» Exercise brief
Among the entries below, one line contains "(usegerberadvancedattributes yes)" and another contains "(at 192 79))". Transcribe those two lines and every line between them, exactly.

» Records provided
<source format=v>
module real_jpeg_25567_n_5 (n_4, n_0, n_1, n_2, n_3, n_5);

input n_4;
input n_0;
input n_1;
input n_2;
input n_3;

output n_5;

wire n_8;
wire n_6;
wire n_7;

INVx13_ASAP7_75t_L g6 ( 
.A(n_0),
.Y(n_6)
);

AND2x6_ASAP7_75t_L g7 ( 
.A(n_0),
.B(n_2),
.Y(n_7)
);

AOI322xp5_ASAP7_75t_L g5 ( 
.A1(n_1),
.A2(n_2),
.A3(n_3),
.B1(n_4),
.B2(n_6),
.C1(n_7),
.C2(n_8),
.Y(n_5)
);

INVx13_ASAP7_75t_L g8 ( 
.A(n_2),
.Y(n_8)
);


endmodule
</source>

--

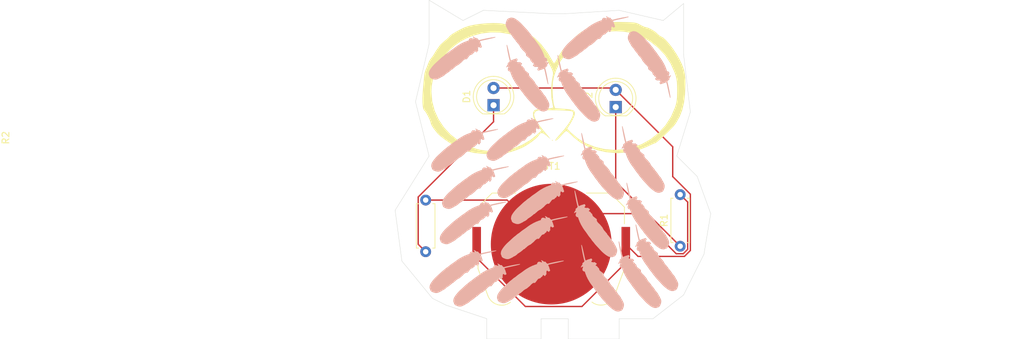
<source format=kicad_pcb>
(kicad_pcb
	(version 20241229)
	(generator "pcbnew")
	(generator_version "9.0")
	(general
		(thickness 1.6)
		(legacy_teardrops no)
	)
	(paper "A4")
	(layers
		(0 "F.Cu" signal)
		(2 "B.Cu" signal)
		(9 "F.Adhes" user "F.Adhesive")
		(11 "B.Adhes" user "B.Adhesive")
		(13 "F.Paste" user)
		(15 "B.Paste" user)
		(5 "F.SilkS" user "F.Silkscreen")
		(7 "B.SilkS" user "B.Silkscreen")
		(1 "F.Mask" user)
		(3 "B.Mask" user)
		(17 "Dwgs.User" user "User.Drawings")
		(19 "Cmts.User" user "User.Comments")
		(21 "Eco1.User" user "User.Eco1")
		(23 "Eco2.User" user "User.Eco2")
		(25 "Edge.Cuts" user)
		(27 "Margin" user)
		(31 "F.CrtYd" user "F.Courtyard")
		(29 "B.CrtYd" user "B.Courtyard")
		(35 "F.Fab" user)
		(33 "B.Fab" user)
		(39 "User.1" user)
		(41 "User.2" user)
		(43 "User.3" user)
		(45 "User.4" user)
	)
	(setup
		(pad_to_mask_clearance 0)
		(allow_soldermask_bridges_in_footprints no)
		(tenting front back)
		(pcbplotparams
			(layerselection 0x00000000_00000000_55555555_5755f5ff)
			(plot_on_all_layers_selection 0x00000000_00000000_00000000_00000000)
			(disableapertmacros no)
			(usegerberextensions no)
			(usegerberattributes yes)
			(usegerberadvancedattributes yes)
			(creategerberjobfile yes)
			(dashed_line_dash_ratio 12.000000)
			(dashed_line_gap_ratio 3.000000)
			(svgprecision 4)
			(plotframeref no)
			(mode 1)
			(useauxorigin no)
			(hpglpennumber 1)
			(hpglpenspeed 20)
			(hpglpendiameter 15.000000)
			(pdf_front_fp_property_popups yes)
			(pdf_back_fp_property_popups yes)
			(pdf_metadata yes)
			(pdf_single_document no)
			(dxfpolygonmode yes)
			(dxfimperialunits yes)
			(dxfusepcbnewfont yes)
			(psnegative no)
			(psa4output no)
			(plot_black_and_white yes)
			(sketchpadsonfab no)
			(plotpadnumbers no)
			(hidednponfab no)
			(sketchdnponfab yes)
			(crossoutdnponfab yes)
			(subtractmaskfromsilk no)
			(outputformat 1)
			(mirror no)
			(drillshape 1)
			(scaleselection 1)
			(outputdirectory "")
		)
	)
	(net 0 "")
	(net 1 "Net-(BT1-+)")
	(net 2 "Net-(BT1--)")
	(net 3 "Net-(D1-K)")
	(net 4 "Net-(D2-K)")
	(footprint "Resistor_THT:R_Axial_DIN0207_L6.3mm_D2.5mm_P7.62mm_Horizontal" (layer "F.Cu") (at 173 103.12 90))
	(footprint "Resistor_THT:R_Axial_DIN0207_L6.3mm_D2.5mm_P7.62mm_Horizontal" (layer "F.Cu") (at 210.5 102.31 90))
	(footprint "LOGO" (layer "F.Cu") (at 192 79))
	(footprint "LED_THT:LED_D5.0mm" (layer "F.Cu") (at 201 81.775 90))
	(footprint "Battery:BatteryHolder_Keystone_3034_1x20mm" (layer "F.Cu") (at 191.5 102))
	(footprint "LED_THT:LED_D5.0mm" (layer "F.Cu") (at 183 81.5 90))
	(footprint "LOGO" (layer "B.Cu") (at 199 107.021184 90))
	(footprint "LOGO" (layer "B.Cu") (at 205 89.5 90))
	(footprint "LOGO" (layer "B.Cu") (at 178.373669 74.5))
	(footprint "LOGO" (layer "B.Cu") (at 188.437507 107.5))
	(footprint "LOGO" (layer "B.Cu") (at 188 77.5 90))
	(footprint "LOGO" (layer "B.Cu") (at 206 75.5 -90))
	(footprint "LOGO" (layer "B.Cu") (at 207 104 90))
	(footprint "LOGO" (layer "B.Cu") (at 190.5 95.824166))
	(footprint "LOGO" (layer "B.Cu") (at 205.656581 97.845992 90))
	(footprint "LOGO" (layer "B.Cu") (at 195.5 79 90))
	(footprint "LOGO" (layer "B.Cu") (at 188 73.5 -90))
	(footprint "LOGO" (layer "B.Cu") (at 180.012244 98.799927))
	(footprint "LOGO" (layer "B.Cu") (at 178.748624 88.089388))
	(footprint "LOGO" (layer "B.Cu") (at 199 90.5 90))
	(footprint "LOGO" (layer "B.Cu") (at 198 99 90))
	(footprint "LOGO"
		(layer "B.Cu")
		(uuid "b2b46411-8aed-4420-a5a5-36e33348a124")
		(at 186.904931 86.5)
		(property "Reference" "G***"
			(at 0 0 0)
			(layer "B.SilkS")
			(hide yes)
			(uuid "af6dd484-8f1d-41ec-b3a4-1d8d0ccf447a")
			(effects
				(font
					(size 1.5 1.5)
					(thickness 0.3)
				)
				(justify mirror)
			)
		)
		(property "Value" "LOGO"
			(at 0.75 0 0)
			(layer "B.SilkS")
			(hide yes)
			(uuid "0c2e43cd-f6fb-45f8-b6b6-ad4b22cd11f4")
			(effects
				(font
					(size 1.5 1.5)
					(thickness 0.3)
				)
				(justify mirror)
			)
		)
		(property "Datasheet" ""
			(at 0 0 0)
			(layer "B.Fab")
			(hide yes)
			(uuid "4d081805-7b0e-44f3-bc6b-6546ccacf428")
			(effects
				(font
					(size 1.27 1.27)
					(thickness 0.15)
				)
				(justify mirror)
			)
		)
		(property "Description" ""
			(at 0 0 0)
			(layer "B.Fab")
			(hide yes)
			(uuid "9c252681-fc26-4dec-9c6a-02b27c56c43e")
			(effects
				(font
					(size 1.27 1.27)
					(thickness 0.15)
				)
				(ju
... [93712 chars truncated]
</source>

...

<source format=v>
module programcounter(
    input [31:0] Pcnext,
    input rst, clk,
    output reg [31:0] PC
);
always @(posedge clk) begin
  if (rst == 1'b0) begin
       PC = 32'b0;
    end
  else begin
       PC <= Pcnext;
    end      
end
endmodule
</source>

» Response area
			(usegerberadvancedattributes yes)
			(creategerberjobfile yes)
			(dashed_line_dash_ratio 12.000000)
			(dashed_line_gap_ratio 3.000000)
			(svgprecision 4)
			(plotframeref no)
			(mode 1)
			(useauxorigin no)
			(hpglpennumber 1)
			(hpglpenspeed 20)
			(hpglpendiameter 15.000000)
			(pdf_front_fp_property_popups yes)
			(pdf_back_fp_property_popups yes)
			(pdf_metadata yes)
			(pdf_single_document no)
			(dxfpolygonmode yes)
			(dxfimperialunits yes)
			(dxfusepcbnewfont yes)
			(psnegative no)
			(psa4output no)
			(plot_black_and_white yes)
			(sketchpadsonfab no)
			(plotpadnumbers no)
			(hidednponfab no)
			(sketchdnponfab yes)
			(crossoutdnponfab yes)
			(subtractmaskfromsilk no)
			(outputformat 1)
			(mirror no)
			(drillshape 1)
			(scaleselection 1)
			(outputdirectory "")
		)
	)
	(net 0 "")
	(net 1 "Net-(BT1-+)")
	(net 2 "Net-(BT1--)")
	(net 3 "Net-(D1-K)")
	(net 4 "Net-(D2-K)")
	(footprint "Resistor_THT:R_Axial_DIN0207_L6.3mm_D2.5mm_P7.62mm_Horizontal" (layer "F.Cu") (at 173 103.12 90))
	(footprint "Resistor_THT:R_Axial_DIN0207_L6.3mm_D2.5mm_P7.62mm_Horizontal" (layer "F.Cu") (at 210.5 102.31 90))
	(footprint "LOGO" (layer "F.Cu") (at 192 79))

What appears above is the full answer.